Liam caught her wrist mid-strike and twisted, forcing her to her knees again.

"That will get you killed," he said sharply. "Anger makes noise. Noise attracts teeth."

Ava bowed her head, breath shaking.

"I'm trying," she said, voice raw.

"I know," Liam replied. His tone softened but only slightly. "Trying isn't enough out there."

He gestured to the forest.

"The wolves don't care how hard you try. Neither do hunters. Neither will Korr."

That name landed like a stone dropped into water.

Ava looked up sharply. "You think he'll come back."

Liam didn't hesitate. "Yes."

"When?"

"Doesn't matter."

He stepped back, giving her space. "What matters is whether you're still breathing when he does."

That quieted something inside her.

They trained again.

Not harder.

Smarter.

Liam forced her to move blind closing her eyes, reacting to sound alone. He taught her how to fall without breaking, how to roll, how to give ground without surrendering control.
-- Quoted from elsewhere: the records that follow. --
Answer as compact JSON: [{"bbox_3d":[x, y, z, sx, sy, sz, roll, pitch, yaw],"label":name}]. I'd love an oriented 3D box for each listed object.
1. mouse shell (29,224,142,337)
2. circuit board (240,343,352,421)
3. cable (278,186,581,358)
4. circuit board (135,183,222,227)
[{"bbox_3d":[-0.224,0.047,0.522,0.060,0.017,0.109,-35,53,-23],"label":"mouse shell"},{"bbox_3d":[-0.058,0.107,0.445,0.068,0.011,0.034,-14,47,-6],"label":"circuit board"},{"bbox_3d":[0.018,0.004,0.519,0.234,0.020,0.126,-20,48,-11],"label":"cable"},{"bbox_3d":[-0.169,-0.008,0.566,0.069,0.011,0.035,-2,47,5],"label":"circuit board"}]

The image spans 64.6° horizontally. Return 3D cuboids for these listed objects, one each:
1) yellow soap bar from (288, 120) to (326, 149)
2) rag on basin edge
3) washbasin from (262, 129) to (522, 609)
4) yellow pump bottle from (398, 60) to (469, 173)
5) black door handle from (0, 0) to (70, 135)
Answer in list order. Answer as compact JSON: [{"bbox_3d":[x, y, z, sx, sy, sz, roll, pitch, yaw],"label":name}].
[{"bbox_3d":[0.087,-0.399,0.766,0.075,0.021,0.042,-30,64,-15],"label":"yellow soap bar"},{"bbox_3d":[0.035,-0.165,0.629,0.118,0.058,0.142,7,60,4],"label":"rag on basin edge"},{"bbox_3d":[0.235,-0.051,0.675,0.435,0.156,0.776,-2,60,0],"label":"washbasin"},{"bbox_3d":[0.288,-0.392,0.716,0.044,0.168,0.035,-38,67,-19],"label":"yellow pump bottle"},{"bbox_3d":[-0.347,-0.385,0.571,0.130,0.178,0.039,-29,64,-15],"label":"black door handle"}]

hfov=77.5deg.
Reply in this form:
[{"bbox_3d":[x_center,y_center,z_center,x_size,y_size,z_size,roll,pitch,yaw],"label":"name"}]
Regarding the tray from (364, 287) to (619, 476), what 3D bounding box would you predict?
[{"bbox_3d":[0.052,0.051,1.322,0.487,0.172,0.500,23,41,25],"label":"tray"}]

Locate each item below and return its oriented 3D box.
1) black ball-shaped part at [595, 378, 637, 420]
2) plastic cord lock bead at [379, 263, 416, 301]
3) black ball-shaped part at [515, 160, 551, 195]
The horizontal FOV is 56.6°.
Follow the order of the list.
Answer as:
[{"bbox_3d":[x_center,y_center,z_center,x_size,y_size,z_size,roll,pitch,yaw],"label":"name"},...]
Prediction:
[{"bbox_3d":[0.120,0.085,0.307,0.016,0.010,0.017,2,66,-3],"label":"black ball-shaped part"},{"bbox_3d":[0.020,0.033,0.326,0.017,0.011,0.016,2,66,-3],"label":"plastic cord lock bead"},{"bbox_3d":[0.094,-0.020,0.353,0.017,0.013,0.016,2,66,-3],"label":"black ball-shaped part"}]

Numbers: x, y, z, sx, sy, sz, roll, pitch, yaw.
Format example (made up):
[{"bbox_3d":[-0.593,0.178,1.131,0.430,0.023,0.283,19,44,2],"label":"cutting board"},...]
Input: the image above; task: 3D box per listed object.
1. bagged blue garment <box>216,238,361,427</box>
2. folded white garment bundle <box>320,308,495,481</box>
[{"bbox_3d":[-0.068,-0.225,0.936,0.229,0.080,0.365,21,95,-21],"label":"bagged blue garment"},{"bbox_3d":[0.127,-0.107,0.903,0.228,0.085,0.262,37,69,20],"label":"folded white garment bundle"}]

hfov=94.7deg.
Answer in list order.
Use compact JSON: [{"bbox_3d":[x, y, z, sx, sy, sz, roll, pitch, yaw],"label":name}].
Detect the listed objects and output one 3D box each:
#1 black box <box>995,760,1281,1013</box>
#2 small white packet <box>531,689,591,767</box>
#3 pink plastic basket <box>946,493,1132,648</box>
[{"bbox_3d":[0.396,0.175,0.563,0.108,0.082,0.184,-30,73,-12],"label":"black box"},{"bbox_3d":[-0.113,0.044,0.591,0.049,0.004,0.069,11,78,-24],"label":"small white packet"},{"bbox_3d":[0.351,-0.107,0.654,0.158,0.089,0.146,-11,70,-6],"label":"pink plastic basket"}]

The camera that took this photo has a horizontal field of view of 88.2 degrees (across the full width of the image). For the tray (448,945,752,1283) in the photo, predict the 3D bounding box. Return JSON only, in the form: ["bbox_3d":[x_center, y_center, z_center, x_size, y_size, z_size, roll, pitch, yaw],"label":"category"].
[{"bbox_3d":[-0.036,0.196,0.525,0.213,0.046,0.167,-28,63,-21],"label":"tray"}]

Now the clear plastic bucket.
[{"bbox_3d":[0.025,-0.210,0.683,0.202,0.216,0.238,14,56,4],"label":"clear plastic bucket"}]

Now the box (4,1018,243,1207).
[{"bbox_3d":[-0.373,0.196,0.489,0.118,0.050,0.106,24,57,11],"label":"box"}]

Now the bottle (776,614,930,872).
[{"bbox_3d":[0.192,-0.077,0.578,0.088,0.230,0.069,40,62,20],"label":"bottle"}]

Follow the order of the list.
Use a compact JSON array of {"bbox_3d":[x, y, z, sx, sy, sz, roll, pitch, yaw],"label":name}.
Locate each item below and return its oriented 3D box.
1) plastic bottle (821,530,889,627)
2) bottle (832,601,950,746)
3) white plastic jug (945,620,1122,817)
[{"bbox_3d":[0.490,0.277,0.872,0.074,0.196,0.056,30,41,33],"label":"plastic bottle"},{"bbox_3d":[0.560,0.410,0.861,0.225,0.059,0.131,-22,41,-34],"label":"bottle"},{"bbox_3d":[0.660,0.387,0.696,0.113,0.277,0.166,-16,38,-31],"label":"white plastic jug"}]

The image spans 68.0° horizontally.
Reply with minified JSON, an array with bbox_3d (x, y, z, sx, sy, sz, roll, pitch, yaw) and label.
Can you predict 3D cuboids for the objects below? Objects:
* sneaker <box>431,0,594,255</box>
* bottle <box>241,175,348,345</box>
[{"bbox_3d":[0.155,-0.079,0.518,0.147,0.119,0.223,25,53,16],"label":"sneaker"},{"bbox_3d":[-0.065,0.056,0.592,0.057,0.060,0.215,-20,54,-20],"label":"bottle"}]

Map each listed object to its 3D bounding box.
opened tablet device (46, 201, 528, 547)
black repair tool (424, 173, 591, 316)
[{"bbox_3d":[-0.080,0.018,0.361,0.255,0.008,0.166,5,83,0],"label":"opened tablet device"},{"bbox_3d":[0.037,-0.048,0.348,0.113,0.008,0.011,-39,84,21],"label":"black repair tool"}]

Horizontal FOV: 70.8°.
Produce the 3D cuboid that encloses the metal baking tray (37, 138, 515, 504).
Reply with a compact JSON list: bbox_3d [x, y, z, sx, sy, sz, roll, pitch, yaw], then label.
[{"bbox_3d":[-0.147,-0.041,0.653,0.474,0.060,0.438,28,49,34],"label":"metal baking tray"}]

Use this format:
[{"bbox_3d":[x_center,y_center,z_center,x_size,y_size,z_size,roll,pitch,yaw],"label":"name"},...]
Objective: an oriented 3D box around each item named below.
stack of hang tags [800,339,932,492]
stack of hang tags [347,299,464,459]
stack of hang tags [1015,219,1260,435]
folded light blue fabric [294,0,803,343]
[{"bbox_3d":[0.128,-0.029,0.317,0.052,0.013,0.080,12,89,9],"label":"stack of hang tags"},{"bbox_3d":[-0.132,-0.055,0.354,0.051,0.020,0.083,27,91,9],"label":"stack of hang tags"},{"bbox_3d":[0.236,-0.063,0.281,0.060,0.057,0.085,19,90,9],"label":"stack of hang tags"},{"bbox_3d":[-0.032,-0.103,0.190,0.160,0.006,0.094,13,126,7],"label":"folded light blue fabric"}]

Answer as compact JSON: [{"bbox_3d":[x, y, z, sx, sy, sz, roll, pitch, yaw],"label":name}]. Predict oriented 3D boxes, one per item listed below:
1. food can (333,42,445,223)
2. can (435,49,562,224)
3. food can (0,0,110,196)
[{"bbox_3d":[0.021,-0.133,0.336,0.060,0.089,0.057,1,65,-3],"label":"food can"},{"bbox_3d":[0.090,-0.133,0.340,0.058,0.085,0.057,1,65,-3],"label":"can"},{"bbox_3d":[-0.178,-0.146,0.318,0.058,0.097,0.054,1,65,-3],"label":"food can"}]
When she collapsed at last, fully spent, Liam did not scold her.

He crouched beside her.

"You heal fast," he said. "That's the blessing part."

Ava laughed weakly. "And the curse?"

He met her gaze. "You'll be expected to endure more than anyone else."

She nodded. "I already am."

Liam stood and offered his hand.

She took it.

As they walked back, Ava realized something unsettling.

She wasn't afraid anymore.

Not of him.

Not of the forest.

Not even of what waited beyond the borders.

What frightened her was how right this felt.

As if her body had been waiting for permission to become something sharper.

Above them, watching bodly, the moon shines brighly from up above creating shadows between the forest below.